My alien is about to go into battle for round two with docetaxel. "Taxus" in Latin means "Yew". Yews are poisonous. This gives you some idea of what the alien and I are in for.
Deborah Orr's article got me thinking. Each of the women I've met on this journey is facing up to her diagnosis in a different way. I've found it helpful to think of this as a fight and squaring up to the task ahead of me as a series of battles has kept me positive and focused. Deborah Orr is wrong: unavoidably people's characters are tested. We all break at different points. There is no shame in this.

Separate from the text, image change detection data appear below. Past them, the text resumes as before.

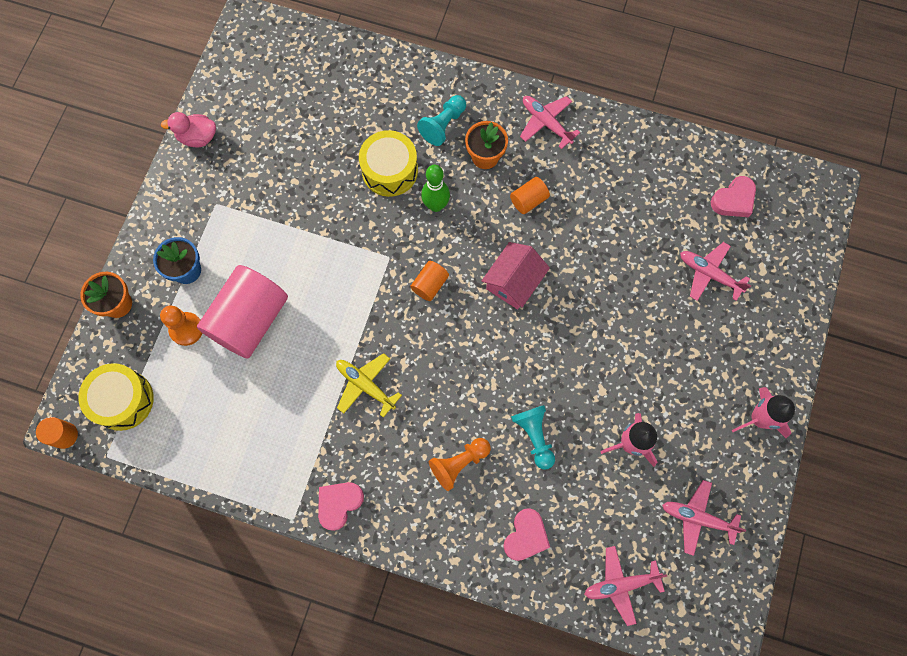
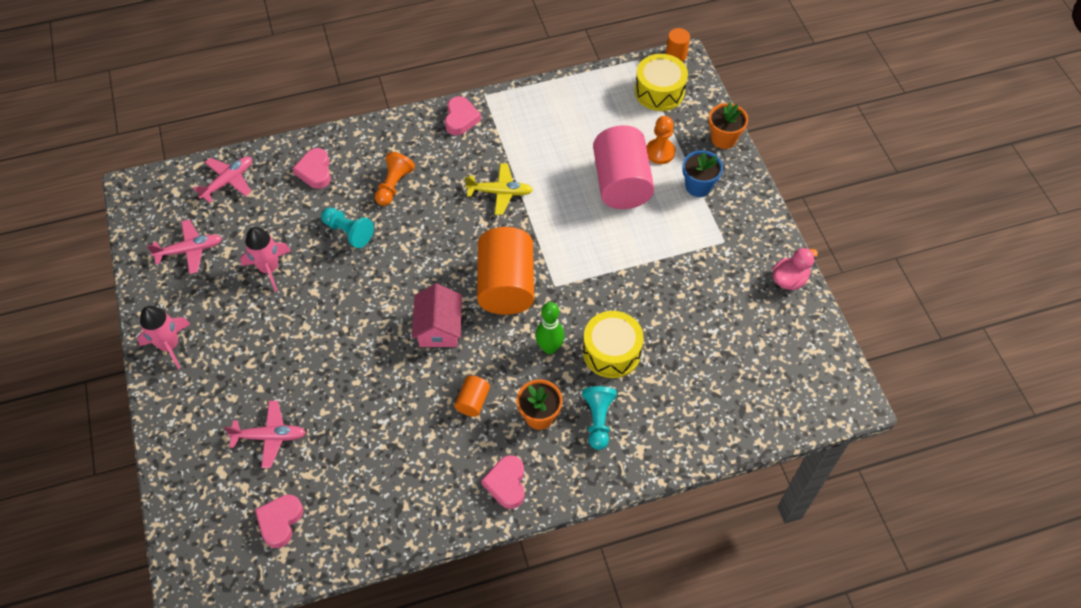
camera: 145 degrees right, 15 degrees down
(430, 285) = (506, 285): orange cylinder -> orange cylinder, size x2.24
(546, 123) = (506, 484): pink plane -> pink heart

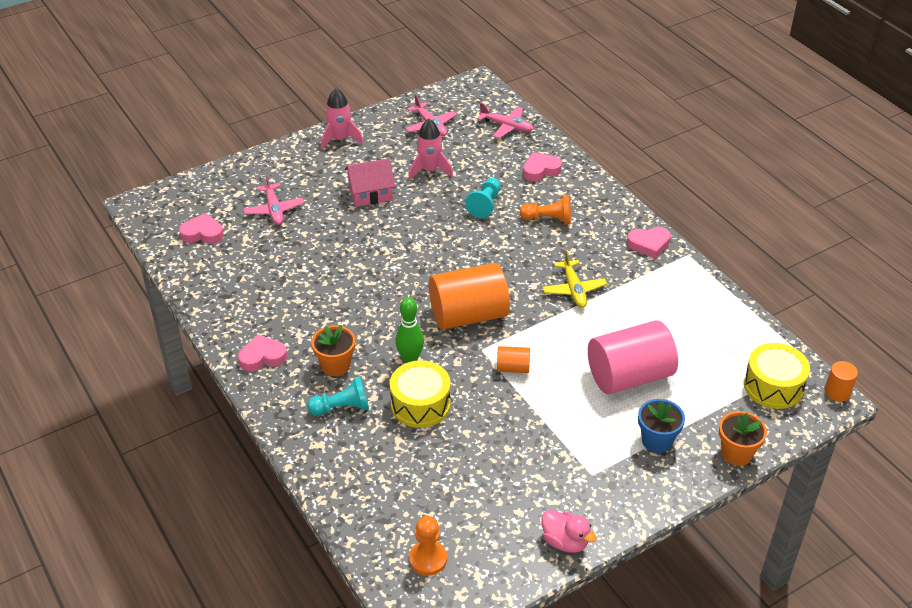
camera: 75 degrees right, 15 degrees down
(439, 328) = (407, 281): pink house -> pink house (370, 193)
(473, 401) = (338, 319): orange cylinder -> orange cylinder (513, 368)
(660, 152) = (687, 401): orange pawn -> orange pawn (428, 559)

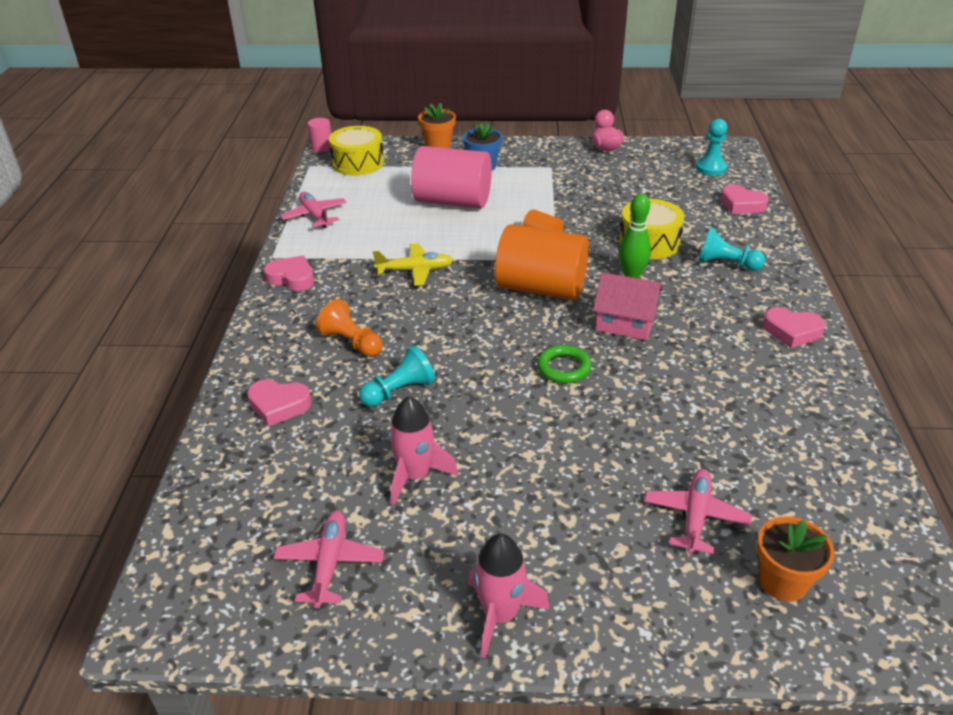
camera: 145 degrees left, 5 degrees down
(203, 233) = (829, 525): pink heart -> pink heart (741, 204)
(335, 365) = (713, 296): orange flower pot -> orange flower pot (783, 582)
(370, 193) = (531, 477): pink house -> pink house (625, 322)
(401, 260) = (564, 368): none -> green ring
(428, 559) = (711, 168): orange pawn -> turquoise pawn
(507, 126) = (228, 498): pink plane -> pink plane (315, 215)
(574, 289) = (415, 270): yellow plane -> yellow plane turned 60 degrees clockwise
(837, 392) = (322, 147): orange cylinder -> pink cylinder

I know this because I have been tested and I did break. Screaming involuntarily and sobbing uncontrollably, I went through a sterotatic, prone biopsy. There were six people in the room other than me. Four of them were nurses, one of whom stayed after her shift had ended to get me through it. An angel. Another lady dressed the wound made by the probe and another offered to make me a cup of tea.
Because of their care I made it through. The next day I was able to cycle to the Herne Hill Velodrome and watch some of my students compete in the interschools cycling championship. Important stuff both for them and for me. And I met a cycling celebrity. The pain does not last but memories of sunny days do.
I think I'm getting the measure of this, psychologically and physically. The hurt caused by the docetaxel and the other procedures is all to the good if I'm fighting my alien. My soul soared to see the rhododendrons on my walk to the hospital and their blousy, even garish colour make me grin. I've found that having a bit of very dark chocolate in my bag is an invaluable resource and I know that I would be nowhere without the NHS and some amazing friends and family.